当時は、ネットで申し込めばすぐに審査が通り、後日カードが届いてATMで現金が引き出せる――。そんな便利な世の中の仕組みが、僕の「金銭感覚」というブレーキを完全に壊してしまいました。今日は、気がつけば財布がパンパンになるまでカードで埋め尽くされ、自分の人生が泥沼に沈んでいくことにすら気づけなかった、当時の「思考停止」のプロセスを告白します。


「便利さ」という名の麻痺

カードローンや消費者金融の仕組みは、実に巧妙です。一度手に入れてしまうと、ATMは「自分のお金」を引き出す場所ではなく、「借りられるお金」を確認する場所に変わります。

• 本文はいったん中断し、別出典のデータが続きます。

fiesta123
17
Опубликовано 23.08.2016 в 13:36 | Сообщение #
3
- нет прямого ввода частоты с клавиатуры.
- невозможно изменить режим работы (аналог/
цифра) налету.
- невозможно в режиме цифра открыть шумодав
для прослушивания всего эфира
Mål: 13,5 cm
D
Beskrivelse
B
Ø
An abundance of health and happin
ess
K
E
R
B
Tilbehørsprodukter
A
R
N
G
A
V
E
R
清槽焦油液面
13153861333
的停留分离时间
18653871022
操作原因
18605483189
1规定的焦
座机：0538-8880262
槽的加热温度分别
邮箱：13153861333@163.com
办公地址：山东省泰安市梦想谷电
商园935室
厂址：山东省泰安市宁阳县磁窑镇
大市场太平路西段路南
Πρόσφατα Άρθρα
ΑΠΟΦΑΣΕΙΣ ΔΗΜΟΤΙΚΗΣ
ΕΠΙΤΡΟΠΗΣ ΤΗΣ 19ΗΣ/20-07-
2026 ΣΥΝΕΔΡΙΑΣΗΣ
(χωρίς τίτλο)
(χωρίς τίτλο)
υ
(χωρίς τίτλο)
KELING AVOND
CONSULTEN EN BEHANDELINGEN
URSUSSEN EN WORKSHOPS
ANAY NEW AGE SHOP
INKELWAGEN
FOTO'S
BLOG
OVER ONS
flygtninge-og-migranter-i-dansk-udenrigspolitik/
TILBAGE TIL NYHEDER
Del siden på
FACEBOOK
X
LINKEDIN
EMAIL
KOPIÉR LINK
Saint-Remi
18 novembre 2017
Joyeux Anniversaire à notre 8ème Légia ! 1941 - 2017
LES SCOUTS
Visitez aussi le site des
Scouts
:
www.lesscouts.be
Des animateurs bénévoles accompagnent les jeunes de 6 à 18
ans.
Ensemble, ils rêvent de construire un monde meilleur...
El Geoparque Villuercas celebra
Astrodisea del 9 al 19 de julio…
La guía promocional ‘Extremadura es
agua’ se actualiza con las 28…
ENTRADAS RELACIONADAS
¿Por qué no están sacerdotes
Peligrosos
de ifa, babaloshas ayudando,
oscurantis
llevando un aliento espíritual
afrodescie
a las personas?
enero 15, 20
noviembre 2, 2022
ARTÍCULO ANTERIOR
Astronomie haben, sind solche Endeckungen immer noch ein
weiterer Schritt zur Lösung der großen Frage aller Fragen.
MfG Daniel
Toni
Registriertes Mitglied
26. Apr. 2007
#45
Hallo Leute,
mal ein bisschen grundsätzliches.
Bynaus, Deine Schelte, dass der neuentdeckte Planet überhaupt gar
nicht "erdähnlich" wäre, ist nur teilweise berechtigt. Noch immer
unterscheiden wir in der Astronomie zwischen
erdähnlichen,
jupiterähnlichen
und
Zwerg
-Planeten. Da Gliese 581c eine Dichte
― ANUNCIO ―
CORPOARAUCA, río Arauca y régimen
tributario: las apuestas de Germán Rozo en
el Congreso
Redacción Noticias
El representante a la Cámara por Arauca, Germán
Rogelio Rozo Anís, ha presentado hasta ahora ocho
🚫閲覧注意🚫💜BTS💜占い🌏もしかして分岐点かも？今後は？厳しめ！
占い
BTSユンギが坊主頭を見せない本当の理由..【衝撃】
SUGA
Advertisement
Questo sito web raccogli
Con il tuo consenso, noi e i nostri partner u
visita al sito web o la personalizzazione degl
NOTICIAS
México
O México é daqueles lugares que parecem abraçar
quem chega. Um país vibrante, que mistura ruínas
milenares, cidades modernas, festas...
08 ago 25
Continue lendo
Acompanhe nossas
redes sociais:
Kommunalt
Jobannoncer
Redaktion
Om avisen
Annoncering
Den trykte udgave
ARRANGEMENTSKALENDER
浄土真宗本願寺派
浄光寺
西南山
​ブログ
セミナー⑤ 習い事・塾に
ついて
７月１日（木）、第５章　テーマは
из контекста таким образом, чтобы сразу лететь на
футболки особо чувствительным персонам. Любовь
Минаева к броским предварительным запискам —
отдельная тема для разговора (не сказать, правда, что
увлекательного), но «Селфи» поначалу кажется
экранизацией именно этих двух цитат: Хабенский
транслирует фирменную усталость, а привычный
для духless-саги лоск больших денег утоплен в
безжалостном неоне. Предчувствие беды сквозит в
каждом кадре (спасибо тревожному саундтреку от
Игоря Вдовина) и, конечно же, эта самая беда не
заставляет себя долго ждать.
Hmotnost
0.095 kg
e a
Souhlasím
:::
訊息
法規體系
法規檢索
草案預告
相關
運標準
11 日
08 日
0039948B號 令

最初は罪悪感があったはずの借金も、カードを使う回数が増えるにつれ、そのハードルはどんどん下がっていきました。財布の中のカードが増えれば増えるほど、僕は「お金を借りている」という感覚から切り離され、単なる数字の遊びの中に生きているような、不思議な「麻痺」に包まれていったのです。

「ロクデナシ」だと気づいた時には、もう遅かった

財布が金融会社のカードで溢れかえったとき、ようやく僕は自分の異常さに気づきました。しかし、その時すでに自転車操業は極限に達しており、自分の意思で止めることは不可能でした。

自分を「ロクデナシ」だと軽蔑しながらも、またATMへと向かう。あの時の自分は、理性を失い、ただ借金の回転数を維持することだけに執着する、一人の哀れな「機能」になっていました。もし今、財布の中に使っていないカードが何枚も入っているなら、どうか立ち止まってください。それは未来のあなたを縛り付ける鎖です。

なぜ、自分一人では「気づけない」のか

借金の怖さは、それが「少しずつ」増えていくことにあります。自分では正常だと思っているうちに、客観的な視点を完全に失ってしまうのです。だからこそ、早急に「第三者の目」を取り入れることが、泥沼から抜け出す唯一の解決策になります。


結論|財布の中身を整理することは、人生を整理すること

僕は自己破産という選択をし、すべてを失うことで、ようやくその麻痺から目覚めることができました。 あの頃、僕の財布をパンパンにしていたのは、お金ではなく「現実から目を背けるための言い訳」でした。

もし今、あなたが同じように感覚が麻痺し始めているなら、まずは専門家に今の状況を話してみてください。誰かに話すという行為が、麻痺した感覚を正常なものへと戻すための唯一の治療薬になります。